Integration techniques are essential tools in calculus used to evaluate integrals, especially when they seem complex or cumbersome at first glance. One key technique often employed is substitution, which simplifies the integral by transforming it into a more familiar or basic form.
In the exercise provided, the integral \( \int_{2}^{\infty} \frac{d v}{\sqrt{v-1}} \) might appear initially complicated. By employing the substitution method, let \( u = \sqrt{v-1} \), which gives \( u^2 = v-1 \) and consequently \( v = u^2 + 1 \). This substitution streamlines the integral, transforming it into a simpler form:

• The limits change from \( v = 2 \) to \( u = 1 \) and as \( v \to \infty \), \( u \to \infty \).
• The integral simplifies to \( \int_1^{\infty} 2 \, du \).

The resulting integral is more straightforward, allowing for easier computation. Hence, integration techniques, particularly substitution, are valuable for tackling challenging integrals efficiently.

The Direct Comparison Test is a method used to determine the convergence or divergence of an improper integral by comparing it with another integral whose behavior is known.
Suppose you have an improper integral \( \int_{a}^{\infty} f(x) \, dx \). To apply the Direct Comparison Test, find a function \( g(x) \) such that:

• \( 0 \leq f(x) \leq g(x) \) for all \( x \geq a \).
• If \( \int_{a}^{\infty} g(x) \, dx \) converges, then \( \int_{a}^{\infty} f(x) \, dx \) also converges.
• If \( \int_{a}^{\infty} g(x) \, dx \) diverges, then \( \int_{a}^{\infty} f(x) \, dx \) also diverges.

This test is straightforward but requires finding an appropriate comparison function. For the example integral \( \int_{2}^{\infty} \frac{dv}{\sqrt{v-1}} \), we might compare it with simpler functions like \( \frac{1}{\sqrt{v}} \), depending on the context, to test for divergence or convergence.

The Limit Comparison Test is another method to assess the convergence of improper integrals and offers an advantage when direct comparison is less apparent.
To use this test with an integral \( \int_{a}^{\infty} f(x) \, dx \), you need another function \( g(x) \) such that both are positive for \( x \geq a \).

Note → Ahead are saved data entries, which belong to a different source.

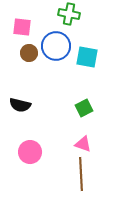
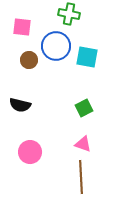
brown circle: moved 7 px down
brown line: moved 3 px down
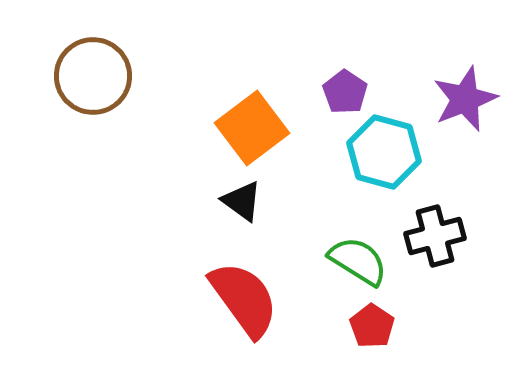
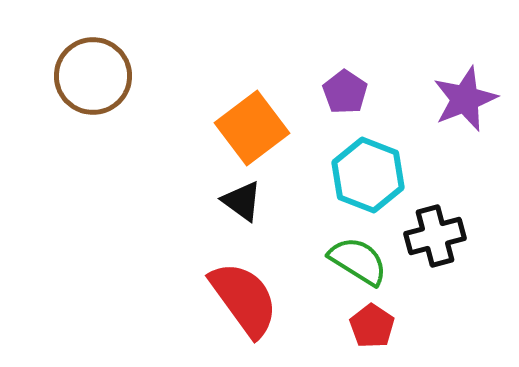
cyan hexagon: moved 16 px left, 23 px down; rotated 6 degrees clockwise
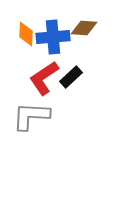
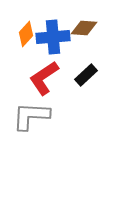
orange diamond: rotated 40 degrees clockwise
black rectangle: moved 15 px right, 2 px up
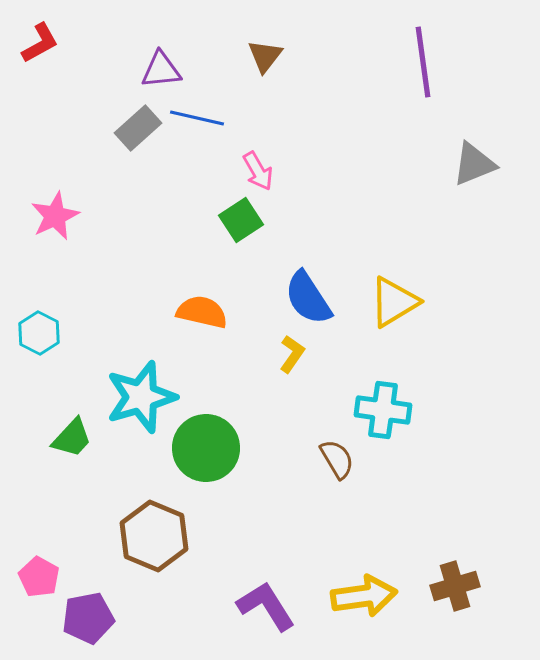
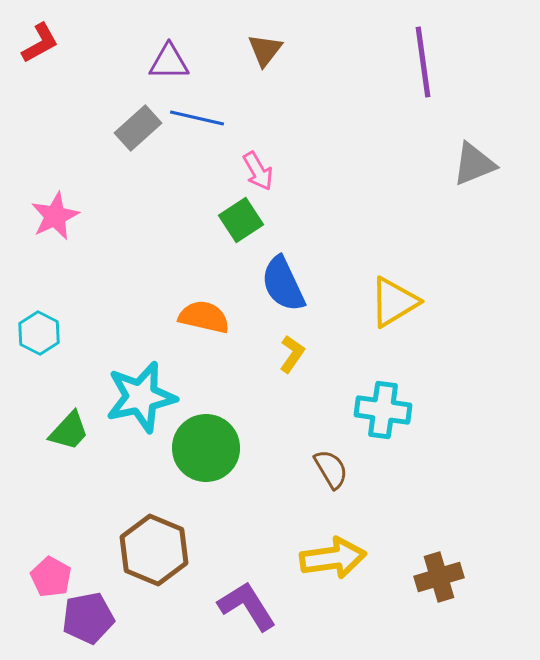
brown triangle: moved 6 px up
purple triangle: moved 8 px right, 8 px up; rotated 6 degrees clockwise
blue semicircle: moved 25 px left, 14 px up; rotated 8 degrees clockwise
orange semicircle: moved 2 px right, 5 px down
cyan star: rotated 4 degrees clockwise
green trapezoid: moved 3 px left, 7 px up
brown semicircle: moved 6 px left, 10 px down
brown hexagon: moved 14 px down
pink pentagon: moved 12 px right
brown cross: moved 16 px left, 9 px up
yellow arrow: moved 31 px left, 38 px up
purple L-shape: moved 19 px left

The key steps are:

• Compute the limit \( L = \lim_{x \to \infty} \frac{f(x)}{g(x)} \).
• If \( L \) is a positive finite number, then both \( \int_{a}^{\infty} f(x) \, dx \) and \( \int_{a}^{\infty} g(x) \, dx \) have the same behavior; both converge or both diverge.

This test is helpful when you suspect similar asymptotic behavior between two functions but cannot use a straightforward direct comparison. For example, if examining \( \int_{2}^{\infty} \frac{dv}{\sqrt{v-1}} \), selecting a suitable \( g(x) \) to compare with can aid in deciding if the given integral converges or diverges.